Harris v. Wackenhut Services, Inc.

419 F. App'x 1
CourtCourt of Appeals for the D.C. Circuit
DecidedMay 3, 2011
DocketNo. 09-7104
StatusPublished
Cited by26 cases

This text of 419 F. App'x 1 (Harris v. Wackenhut Services, Inc.) is published on Counsel Stack Legal Research, covering Court of Appeals for the D.C. Circuit primary law. Counsel Stack provides free access to over 12 million legal documents including statutes, case law, regulations, and constitutions.

Bluebook
Harris v. Wackenhut Services, Inc., 419 F. App'x 1 (D.C. Cir. 2011).

Opinion

JUDGMENT

PER CURIAM.

Upon consideration of the record from the United States District Court for the District of Columbia and the briefs of the parties, it is

ORDERED AND ADJUDGED that the judgment of the District Court be affirmed.

Appellant Edward E. Harris filed a complaint in the District Court claiming, inter alia, that appellee Wackenhut Services, Inc., subjected him to a racially hostile work environment and discriminated against him because of his race when it transferred him to a new position. The District Court dismissed these two claims, granting summary judgment in favor of Wackenhut.
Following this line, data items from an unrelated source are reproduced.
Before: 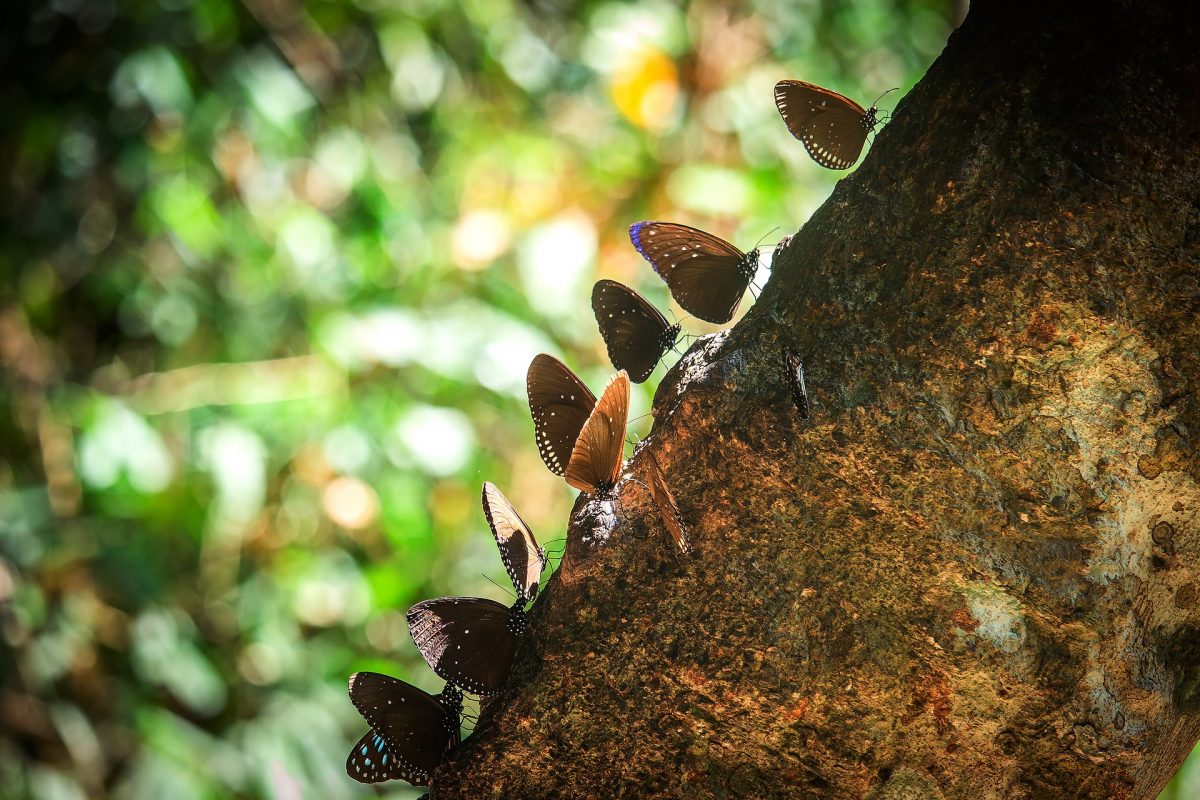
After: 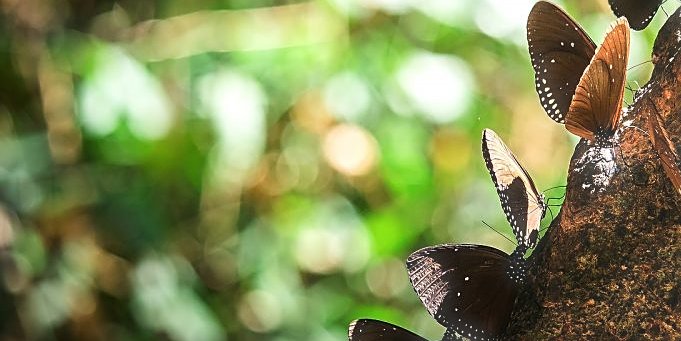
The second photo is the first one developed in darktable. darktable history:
haze removal: strength -0.104, compatibility mode true, adaptive false
crop: top 44.173%, right 43.205%, bottom 13.193%
sharpen: on, module defaults
shadows and highlights: shadows 2.32, highlights -17.7, soften with gaussian
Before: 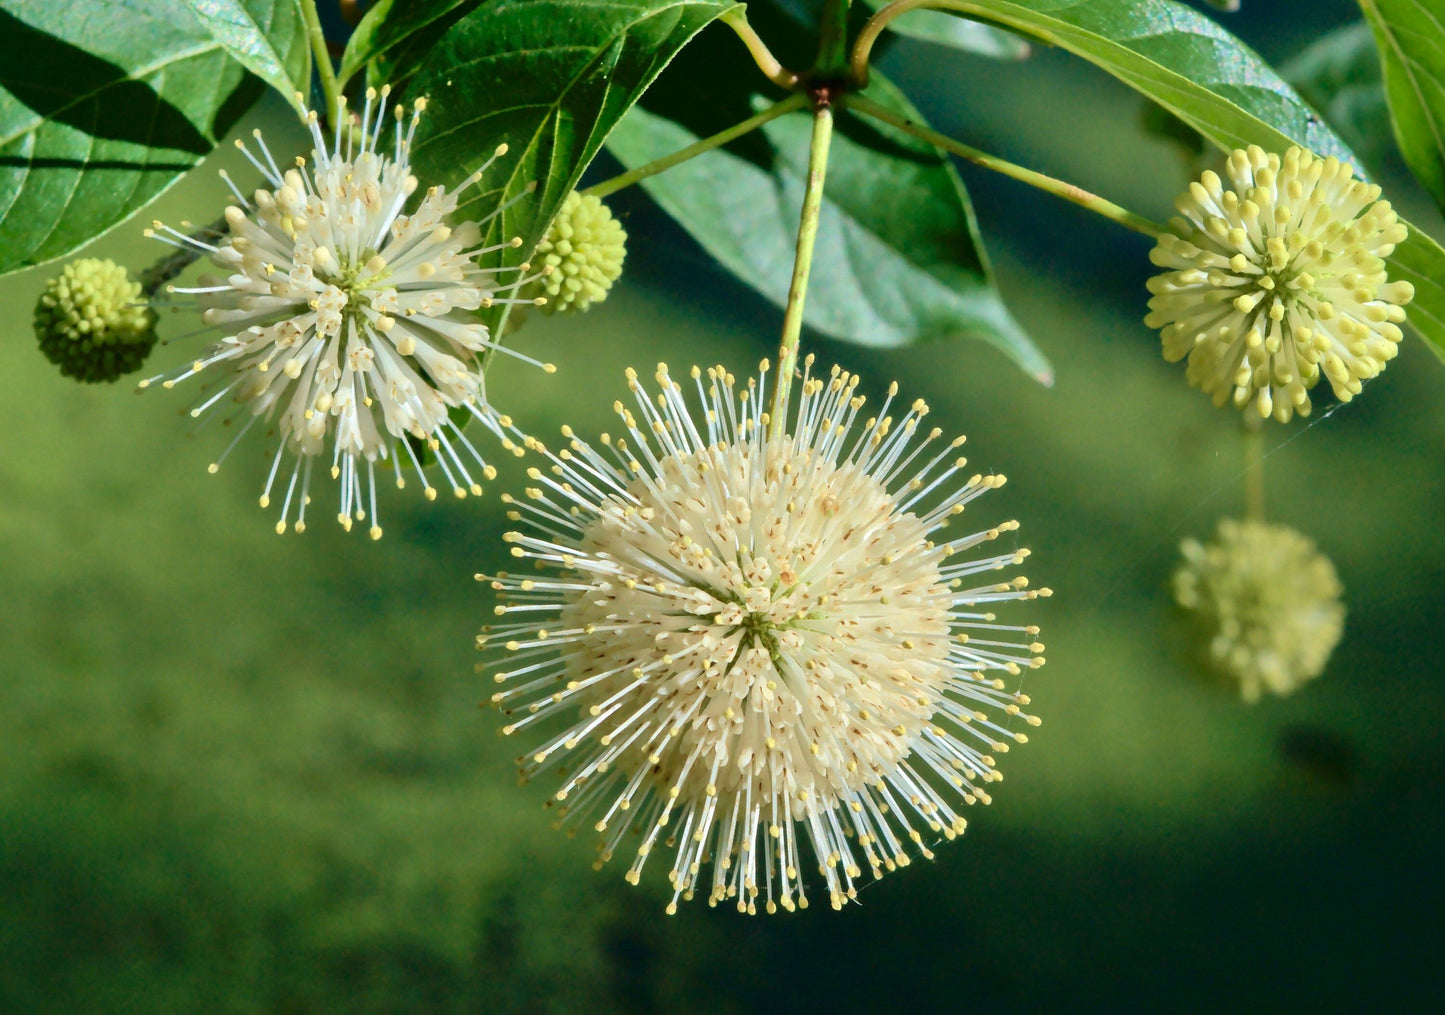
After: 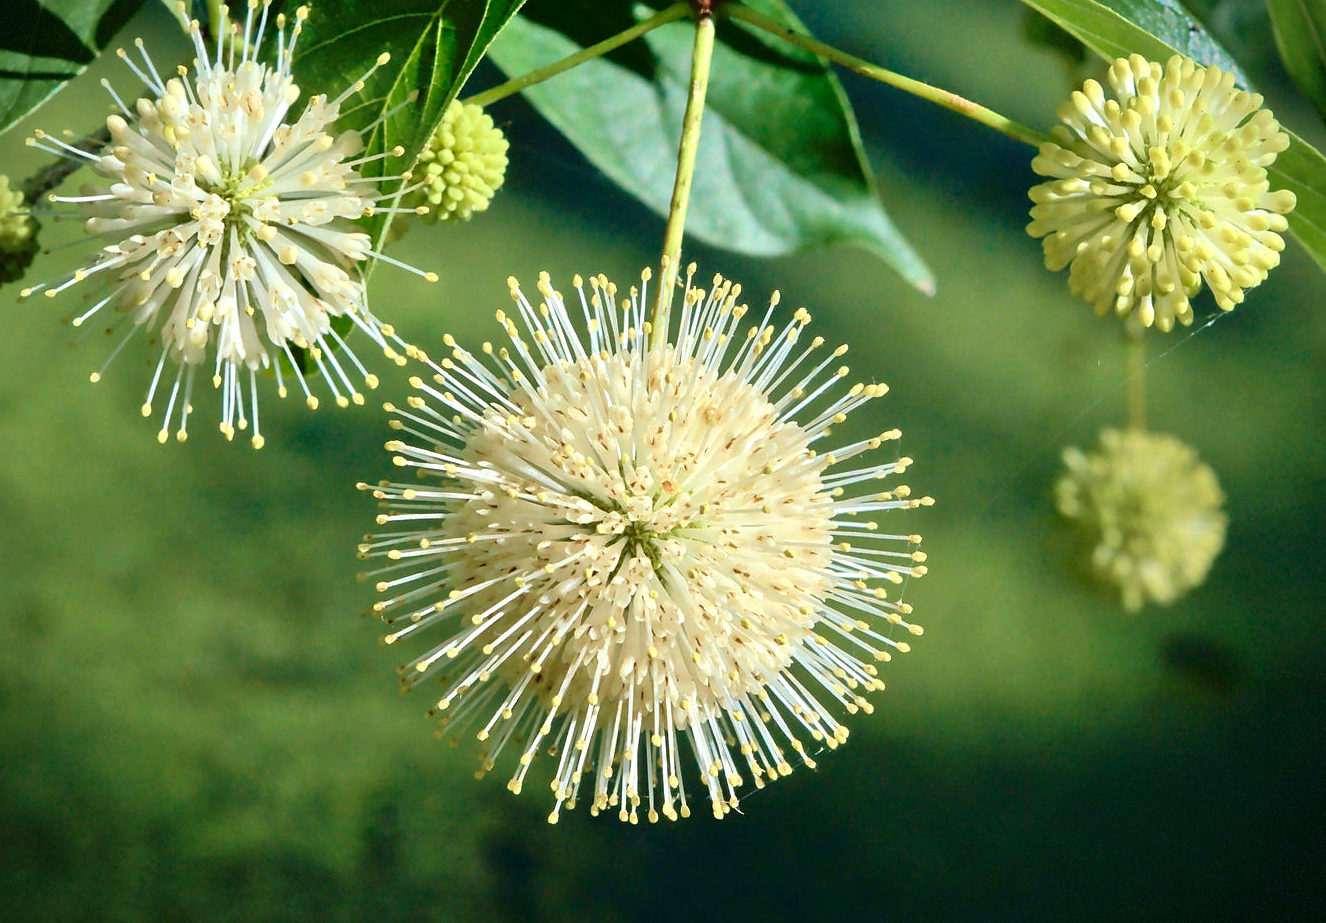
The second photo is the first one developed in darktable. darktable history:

Harris appeals.

In dismissing Harris’s hostile work environment claim, the District Court concluded that the comments about which Harris complained did not support a finding “that his work environment was sufficiently hostile to become legally actionable.” Harris v. Wackenhut Servs., Inc., 590 F.Supp.2d 54, 75 (D.D.C.2008). We agree. Harris points to only three racially motivated comments directed at him dur[2]*2ing a one-year period. But “a few isolated incidents of offensive conduct do not amount to actionable harassment.” Stewart v. Evans, 275 F.3d 1126, 1134 (D.C.Cir.2002); see also Faragher v. City of Boca Raton, 524 U.S. 775, 788, 118 S.Ct. 2275, 141 L.Ed.2d 662 (1998) (explaining that “conduct must be extreme” to create a hostile work environment). The remaining evidence Harris deploys bears no connection to his race and therefore cannot support a hostile work environment claim. See Davis v. Coastal Int’l Sec., Inc., 275 F.3d 1119, 1122-24 (D.C.Cir.2002); Richardson v. N.Y. State Dep’t of Corr. Serv., 180 F.3d 426, 440 (2d Cir.1999). Moreover, even if all of the evidence were considered together as racially motivated, it is not sufficiently extreme for Harris to prevail on his claim.

In dismissing Harris’s discriminatory transfer claim, the District Court concluded that the entirety of Harris’s evidence did not support an inference of discrimination. Harris v. Wackenhut Servs., Inc., 648 F.Supp.2d 53, 69 (D.D.C.2009). Again, we agree. The only relevant evidence of discrimination that Harris offers is a comment by Long and laughter by Foley, the two Wackenhut executives who made the decision to transfer Harris. But Long’s comment was not directed at Harris and Foley’s laughter clearly had nothing to do with Harris’s race. The District Court correctly concluded that this evidence was insufficient for a reasonable jury to find that Wackenhut’s legitimate, non-diseriminatory reason for transferring Harris was pretext for racial discrimination.

Pursuant to Rule 36 of this Court, this disposition will not be published. The Clerk is directed to withhold issuance of the mandate herein until seven days after the disposition of any timely petition for rehearing or petition for rehearing en banc. See Fed R.App. P. 41(b); D.C.Cir.R. 41.